- [Text]
────────────────────
A recent article in the Miami Herald quoted Arturo Valenzuela, outgoing head of the US State Department’s Latin American Affairs bureau, saying he is unconcerned about the inroads China has made, political and economic, in Latin America. Much of his argument rests on the undeniable fact that Chinese investment in the region is, per SOP, raw natural resource-focused, generates little employment, and therefore engenders scant soft power.
China has unquestionably made friends with America’s staunchest enemies in the region, namely Venezuela, Bolivia, and Ecuador. China’s semi-alliance with Venezuela’s Hugo Chavez appears to be relatively wide, and involves more than oil exports: China sold Chavez a nice satellite last year. (Although China is now at risk of making the same mistake with Chavez as it did when it overinvested in Sudan’s al Bashir: If pop-star Shakira denies you in public, your political career in Latin America is starting, however slowly, to wind down.)
But Ecuador, which is now run by Rafael Correa, is already giving China a headache, and might serve as a template for how Chavez and Bolivia’s Morales will likely start treating China should their domestic support bases continue to wane.
First, it is important to note that whatever their attitude toward Maoism as an ideology, not even Latin American socialists have particularly warm feelings toward China as a country: It was Russia, not China, that supported the leftist revolutions in Latin America, for the most part. And now Chinese labor is competing with Hispanic labor for market share in the US, which is not appreciated by the Latino working class. Bars in Mexico now feature games where one can shoot or throw bricks at a Chinese effigy. In Ecuador, the Chinese residents are subject to the same libel as they are in the US: “They use rats for their meat,” my Spanish teacher informed me.
────────────────────
Data records
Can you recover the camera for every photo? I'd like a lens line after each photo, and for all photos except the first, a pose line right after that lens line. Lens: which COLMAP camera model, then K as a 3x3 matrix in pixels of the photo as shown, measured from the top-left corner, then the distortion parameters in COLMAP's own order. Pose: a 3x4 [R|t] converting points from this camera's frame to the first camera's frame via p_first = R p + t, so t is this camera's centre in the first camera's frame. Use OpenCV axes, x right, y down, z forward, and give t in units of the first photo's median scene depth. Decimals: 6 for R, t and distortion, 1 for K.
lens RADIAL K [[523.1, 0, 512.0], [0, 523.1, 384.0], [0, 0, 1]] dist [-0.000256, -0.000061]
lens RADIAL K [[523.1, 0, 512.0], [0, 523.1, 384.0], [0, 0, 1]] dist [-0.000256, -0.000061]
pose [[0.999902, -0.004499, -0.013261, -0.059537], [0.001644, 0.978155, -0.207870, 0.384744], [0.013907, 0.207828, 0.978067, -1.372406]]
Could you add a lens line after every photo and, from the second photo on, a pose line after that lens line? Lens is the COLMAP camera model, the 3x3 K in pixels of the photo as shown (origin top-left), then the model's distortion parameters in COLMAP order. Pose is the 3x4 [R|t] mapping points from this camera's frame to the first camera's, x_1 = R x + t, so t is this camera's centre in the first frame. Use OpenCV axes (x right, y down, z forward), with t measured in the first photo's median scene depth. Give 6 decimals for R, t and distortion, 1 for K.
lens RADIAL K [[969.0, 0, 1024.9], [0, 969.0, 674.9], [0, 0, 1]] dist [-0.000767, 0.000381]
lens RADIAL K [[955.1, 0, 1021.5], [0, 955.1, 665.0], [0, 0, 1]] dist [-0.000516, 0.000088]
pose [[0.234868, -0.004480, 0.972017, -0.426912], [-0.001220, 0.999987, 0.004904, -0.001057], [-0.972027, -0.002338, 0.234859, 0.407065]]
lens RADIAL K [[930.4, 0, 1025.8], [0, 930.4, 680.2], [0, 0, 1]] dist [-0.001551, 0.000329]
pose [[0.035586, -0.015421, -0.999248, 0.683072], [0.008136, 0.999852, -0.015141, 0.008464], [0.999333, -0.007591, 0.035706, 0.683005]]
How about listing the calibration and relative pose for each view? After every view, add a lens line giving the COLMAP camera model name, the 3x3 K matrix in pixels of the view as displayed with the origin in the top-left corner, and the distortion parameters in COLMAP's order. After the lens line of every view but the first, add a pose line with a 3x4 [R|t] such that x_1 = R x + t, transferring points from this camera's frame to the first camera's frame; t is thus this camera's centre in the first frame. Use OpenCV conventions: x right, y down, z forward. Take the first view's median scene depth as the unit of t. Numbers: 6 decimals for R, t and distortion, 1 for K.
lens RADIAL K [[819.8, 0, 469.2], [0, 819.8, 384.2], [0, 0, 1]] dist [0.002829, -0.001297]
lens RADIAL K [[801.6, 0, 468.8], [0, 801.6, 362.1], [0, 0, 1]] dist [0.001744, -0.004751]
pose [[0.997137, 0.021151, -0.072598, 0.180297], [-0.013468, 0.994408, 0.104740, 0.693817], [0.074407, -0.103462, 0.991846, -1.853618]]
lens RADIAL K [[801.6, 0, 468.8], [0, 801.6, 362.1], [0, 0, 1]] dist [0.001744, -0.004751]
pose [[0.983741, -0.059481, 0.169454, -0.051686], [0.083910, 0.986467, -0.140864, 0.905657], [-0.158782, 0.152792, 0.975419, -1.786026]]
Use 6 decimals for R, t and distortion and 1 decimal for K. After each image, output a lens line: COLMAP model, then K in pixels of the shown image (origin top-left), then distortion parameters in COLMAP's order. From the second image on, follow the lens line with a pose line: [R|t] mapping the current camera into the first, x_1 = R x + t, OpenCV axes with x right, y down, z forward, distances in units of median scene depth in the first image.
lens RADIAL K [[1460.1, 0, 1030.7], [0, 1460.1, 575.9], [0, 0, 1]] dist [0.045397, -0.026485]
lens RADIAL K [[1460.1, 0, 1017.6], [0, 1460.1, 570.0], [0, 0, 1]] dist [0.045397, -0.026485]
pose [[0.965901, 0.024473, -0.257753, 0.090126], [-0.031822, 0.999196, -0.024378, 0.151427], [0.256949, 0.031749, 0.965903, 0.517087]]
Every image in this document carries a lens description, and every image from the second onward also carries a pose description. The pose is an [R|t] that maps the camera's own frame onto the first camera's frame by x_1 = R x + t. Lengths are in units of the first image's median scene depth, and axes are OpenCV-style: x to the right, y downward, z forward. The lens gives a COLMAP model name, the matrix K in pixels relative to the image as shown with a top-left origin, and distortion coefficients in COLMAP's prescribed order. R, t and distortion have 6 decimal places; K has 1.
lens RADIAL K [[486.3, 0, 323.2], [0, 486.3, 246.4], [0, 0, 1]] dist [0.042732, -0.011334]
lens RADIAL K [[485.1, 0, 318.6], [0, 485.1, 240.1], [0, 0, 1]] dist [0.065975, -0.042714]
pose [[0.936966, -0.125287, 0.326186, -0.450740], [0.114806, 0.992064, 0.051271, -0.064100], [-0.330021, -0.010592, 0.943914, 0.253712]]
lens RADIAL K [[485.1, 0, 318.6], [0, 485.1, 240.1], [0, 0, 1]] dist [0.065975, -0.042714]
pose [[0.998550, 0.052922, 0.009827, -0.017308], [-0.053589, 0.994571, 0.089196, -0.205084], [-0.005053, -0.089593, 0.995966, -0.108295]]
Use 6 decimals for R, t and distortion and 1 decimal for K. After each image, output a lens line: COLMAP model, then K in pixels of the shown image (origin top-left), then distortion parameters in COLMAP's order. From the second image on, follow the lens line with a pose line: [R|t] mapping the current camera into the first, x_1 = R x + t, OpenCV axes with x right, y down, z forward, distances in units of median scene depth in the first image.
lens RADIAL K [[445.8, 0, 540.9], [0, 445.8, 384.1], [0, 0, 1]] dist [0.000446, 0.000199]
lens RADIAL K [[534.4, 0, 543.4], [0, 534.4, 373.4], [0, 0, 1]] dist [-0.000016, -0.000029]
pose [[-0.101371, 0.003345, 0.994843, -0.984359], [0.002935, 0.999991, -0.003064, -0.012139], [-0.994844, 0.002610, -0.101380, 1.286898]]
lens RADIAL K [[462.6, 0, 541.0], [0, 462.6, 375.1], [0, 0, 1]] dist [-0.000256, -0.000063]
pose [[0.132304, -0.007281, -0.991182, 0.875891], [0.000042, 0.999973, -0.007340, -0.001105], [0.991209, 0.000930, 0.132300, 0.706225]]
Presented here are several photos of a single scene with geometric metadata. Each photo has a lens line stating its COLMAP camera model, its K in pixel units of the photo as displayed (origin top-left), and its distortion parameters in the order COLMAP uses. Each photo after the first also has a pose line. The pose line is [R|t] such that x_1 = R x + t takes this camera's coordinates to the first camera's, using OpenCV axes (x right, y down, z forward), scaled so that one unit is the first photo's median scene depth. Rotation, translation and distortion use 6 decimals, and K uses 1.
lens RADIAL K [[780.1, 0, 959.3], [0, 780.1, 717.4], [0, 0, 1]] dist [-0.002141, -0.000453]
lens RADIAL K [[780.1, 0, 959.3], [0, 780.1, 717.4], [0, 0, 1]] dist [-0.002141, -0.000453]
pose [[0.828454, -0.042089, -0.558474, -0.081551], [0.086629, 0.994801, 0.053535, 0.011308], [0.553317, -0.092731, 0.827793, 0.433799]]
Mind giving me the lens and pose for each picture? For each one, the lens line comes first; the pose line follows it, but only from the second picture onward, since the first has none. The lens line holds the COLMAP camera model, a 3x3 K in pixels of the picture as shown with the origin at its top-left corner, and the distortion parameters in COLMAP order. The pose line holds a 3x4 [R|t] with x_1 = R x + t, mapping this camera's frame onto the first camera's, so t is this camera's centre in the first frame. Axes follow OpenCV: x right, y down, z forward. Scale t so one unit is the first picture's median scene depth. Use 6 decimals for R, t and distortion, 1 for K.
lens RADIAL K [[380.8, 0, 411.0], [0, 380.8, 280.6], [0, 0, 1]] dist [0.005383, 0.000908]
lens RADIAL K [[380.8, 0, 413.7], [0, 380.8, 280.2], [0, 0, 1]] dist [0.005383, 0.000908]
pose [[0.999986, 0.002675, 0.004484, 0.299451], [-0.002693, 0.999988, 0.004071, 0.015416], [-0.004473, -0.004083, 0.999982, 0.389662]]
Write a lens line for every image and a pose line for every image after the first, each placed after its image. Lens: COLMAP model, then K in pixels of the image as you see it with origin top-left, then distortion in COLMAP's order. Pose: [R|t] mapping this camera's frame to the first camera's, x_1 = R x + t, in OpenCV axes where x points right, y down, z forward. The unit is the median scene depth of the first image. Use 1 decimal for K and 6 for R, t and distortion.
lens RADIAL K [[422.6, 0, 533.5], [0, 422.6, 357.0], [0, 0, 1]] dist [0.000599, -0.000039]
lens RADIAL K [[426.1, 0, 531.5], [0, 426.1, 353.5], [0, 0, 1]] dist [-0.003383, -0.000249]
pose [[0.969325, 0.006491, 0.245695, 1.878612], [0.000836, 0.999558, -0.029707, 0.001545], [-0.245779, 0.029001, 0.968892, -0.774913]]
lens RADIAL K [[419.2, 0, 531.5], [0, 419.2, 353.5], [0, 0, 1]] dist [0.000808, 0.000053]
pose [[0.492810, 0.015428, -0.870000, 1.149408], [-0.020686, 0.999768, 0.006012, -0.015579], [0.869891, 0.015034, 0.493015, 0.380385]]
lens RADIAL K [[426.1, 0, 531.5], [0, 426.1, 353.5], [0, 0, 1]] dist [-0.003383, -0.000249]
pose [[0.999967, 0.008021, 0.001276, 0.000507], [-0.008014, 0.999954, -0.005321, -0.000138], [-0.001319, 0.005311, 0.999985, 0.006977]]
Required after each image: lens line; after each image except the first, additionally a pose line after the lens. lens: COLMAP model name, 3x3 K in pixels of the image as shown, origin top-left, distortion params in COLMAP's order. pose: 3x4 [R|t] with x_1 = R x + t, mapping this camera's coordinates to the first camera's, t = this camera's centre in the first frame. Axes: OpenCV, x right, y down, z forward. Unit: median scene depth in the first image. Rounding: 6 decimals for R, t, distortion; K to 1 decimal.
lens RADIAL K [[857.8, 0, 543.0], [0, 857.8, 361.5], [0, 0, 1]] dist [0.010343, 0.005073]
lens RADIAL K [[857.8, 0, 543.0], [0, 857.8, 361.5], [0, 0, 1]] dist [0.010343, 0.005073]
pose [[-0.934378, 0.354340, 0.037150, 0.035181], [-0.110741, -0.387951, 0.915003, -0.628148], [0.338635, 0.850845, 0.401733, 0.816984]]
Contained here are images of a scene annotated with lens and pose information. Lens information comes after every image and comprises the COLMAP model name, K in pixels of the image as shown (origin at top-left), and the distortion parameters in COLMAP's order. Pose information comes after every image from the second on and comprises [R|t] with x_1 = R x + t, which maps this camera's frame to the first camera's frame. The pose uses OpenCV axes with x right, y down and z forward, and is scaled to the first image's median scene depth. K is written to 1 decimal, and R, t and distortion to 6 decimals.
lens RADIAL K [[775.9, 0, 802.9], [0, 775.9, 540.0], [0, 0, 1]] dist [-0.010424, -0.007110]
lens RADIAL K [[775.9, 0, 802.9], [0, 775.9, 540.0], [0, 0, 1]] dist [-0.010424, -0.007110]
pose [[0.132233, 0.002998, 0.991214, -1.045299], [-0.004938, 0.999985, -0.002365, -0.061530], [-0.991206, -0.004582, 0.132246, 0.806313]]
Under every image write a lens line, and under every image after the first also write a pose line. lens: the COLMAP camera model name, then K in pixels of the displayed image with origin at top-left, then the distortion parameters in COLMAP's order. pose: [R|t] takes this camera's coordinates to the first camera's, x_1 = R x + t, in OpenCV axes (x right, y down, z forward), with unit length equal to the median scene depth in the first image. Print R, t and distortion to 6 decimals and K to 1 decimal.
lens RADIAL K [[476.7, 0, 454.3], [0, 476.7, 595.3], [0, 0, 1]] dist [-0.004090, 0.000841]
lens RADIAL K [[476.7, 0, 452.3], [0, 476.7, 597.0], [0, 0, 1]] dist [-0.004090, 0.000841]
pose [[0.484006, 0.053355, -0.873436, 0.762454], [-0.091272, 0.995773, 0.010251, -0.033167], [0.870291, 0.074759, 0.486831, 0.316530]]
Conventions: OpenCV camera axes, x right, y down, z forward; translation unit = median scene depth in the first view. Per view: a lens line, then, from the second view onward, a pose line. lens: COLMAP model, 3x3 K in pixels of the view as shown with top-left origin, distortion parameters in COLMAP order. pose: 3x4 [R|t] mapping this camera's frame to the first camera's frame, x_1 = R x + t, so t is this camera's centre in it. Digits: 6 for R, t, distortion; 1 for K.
────────────────────
- [Required work] In the text about China's influence in Latin America, copy the passage word for word from "A recent article" up to and including "scant soft power.".

- [Exercise result]
A recent article in the Miami Herald quoted Arturo Valenzuela, outgoing head of the US State Department’s Latin American Affairs bureau, saying he is unconcerned about the inroads China has made, political and economic, in Latin America. Much of his argument rests on the undeniable fact that Chinese investment in the region is, per SOP, raw natural resource-focused, generates little employment, and therefore engenders scant soft power.